Sunday, March 26, 2006

"$10,000 a year, and nothing more"

Professor Charles Murray proposes "the Plan" to replace the current welfare state. Part of the justification:

"Throughout history until a few decades ago, the meaning of life for almost everyone was linked to the challenge of simple survival. Staying alive required being a contributing part of a community. Staying alive required forming a family and having children to care for you in your old age. The knowledge that sudden death could happen at any moment required attention to spiritual issues. Doing all those things provided deep satisfactions that went beyond survival.

"Life in an age of plenty and security requires none of those things. For the great majority of people living in advanced societies, it is easily possible to go through life accompanied by social companions and serial sex partners, having a good time, and dying in old age with no reason to think that one has done anything significant.

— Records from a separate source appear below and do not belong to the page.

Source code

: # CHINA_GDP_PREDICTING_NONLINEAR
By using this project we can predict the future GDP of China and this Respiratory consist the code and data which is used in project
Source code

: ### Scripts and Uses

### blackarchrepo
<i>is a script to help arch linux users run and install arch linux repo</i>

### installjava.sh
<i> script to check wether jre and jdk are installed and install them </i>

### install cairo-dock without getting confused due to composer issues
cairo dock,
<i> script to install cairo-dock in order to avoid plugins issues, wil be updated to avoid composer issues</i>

"If you believe that's all there is--that the purpose of life is to while away the time as pleasantly as possible--then it is reasonable to think that the purpose of government should be to enable people to do so with as little effort as possible. But if you agree with me that to live a human life can have transcendental meaning, then we need to think about how human existence acquires weight and consequence."

6 comments:

Anonymous said...

I have always wondered what people consider welfare. We all know that people who can work, should work. We all know that too much help can do more harm than good.

But...

My mother lost her husband to cancer, her eye sight, had an aneurism, required 24 hour a day nursing care, lost her home, her savings, and ended up in a Nursing facility dependent on social security and medicare and veterans benefits. She chose none of that, but government did help her in the end.

I know that I could not pay the tens of thousands of dollars a year for her care and I could not quit work, or I would have been the one on welfare. For that matter my mother needed a kind of medical care no one but the very rich could have provided at home. So where does that leave people who really do need help? Or is this just a different thing entirely?

flenser said...

Thats a thoughtful article, brylun. Thanks for showcasing it. I'll have to read his book, although I can see it will make the small government side unhappy.

Syl said...

terrye

We do NOT live in anything resembling a welfare state in America.

I'll stop there before I say something I'll regret.

Syl said...

Social engineering at its finest. If you want America to not be America anymore, follow this man.

Anonymous said...

Syl:

I was wondering just what people think a welfare state is. I was not trying to be facetious. I think that most people just think of able bodied people taking advantage of government programs. But then again, so many of the programs out there are not for the poor and people just expect them to be there.

I do think the French are living proof we need limits.

Syl said...

I do think the French are living proof we need limits.

And they're also the proof that we're not close to being 'there'.

But the reason we're not 'there' is the vigorous argument we have about it in America.

That's a good thing--no matter which side you land on.